The idea of raising a pig and then harvesting it is not all that fascinating. Its a lot of work and requires a fair amount of equipment and some valuable knowledge for it to go well. Many parts of the process could go wrong and ruin the whole plan. Austin is getting to the point where he is now growing a true artisan pork. A flavor so deep and rich accomplished partly by the breed but mostly by the feed style and the space allowed. The taste of place or terrior if I must use that word. His pigs taste of the place they were grown. All of the feeds came from farms nearby ( except the rare Dunkin Munchkin).

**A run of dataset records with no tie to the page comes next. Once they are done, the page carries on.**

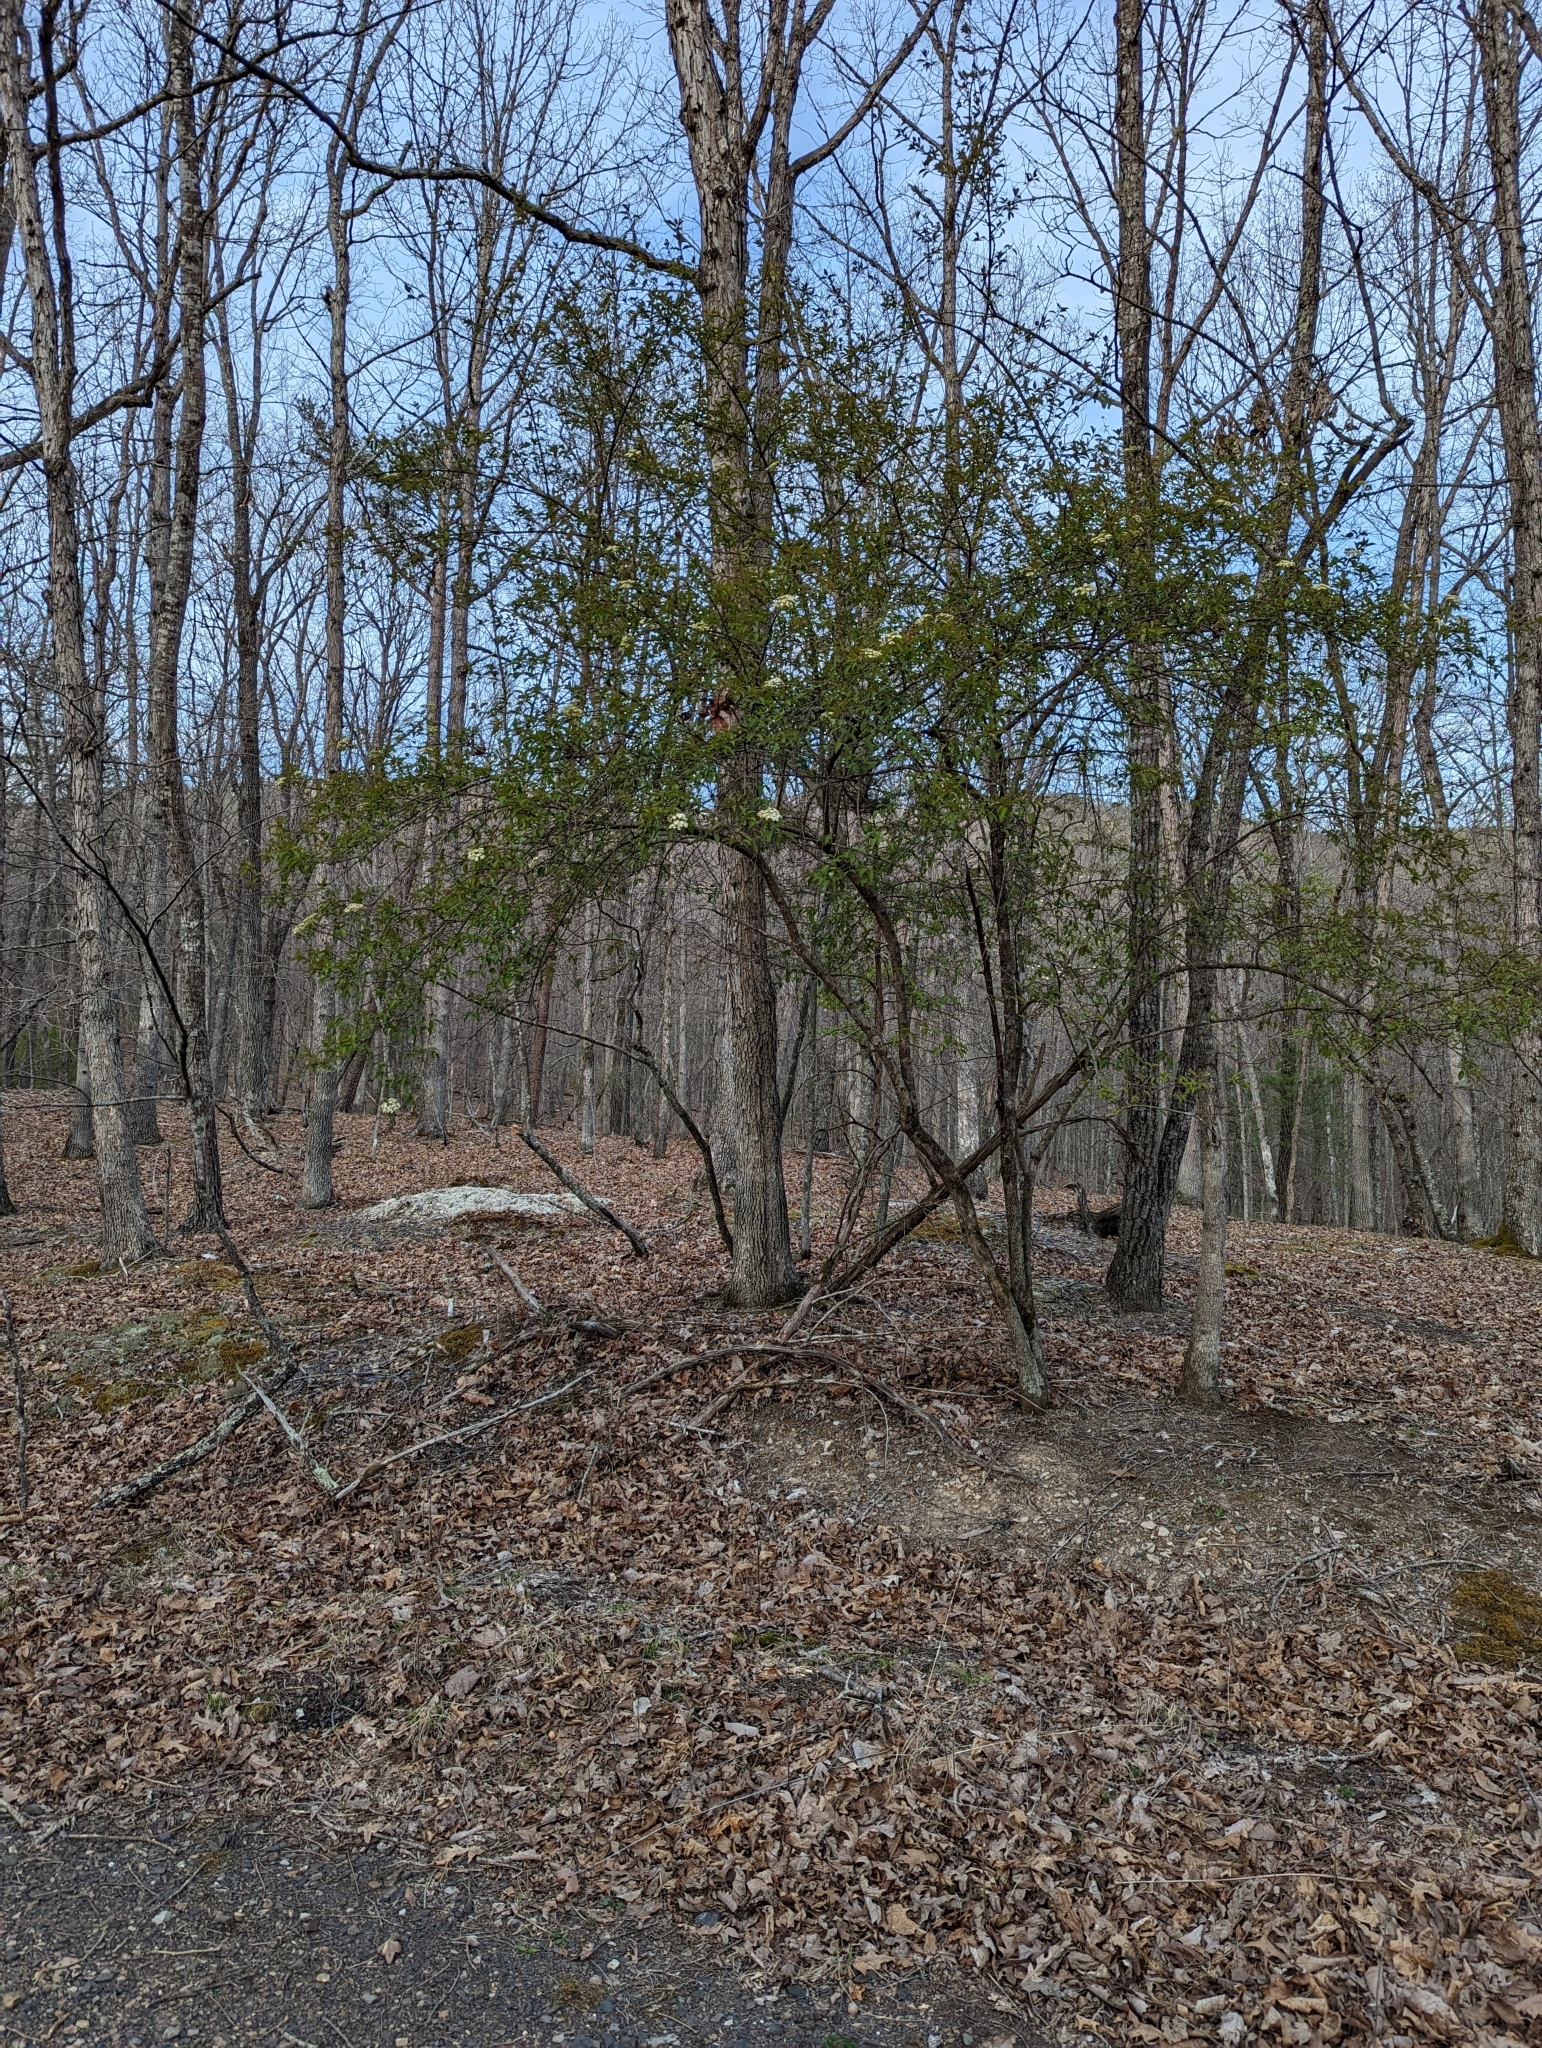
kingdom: Plantae
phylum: Tracheophyta
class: Magnoliopsida
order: Dipsacales
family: Viburnaceae
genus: Viburnum
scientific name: Viburnum prunifolium
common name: Black haw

They also taste so good because of the techniques used during the harvest and the aging after, and then the curing and spices used on the food itself. The garden fresh sage, the local hardwoods used for smoking, all playing a part in the taste. But there is something else about the pork we were tasting. It was about the age old traditions of families getting together during harvest times to put up food for the coming year. It was about the culmination of all that hard work finally paying off. Its about looking at what we eat and saying well there you go, I made that! Not just bought the ingredients and cooked it, but really made it from start to finish. Its about developing a product that not everyone is going to taste. I felt honored to have helped in this process and to taste such a treat. Congrats to Austin on a very successful hog harvest!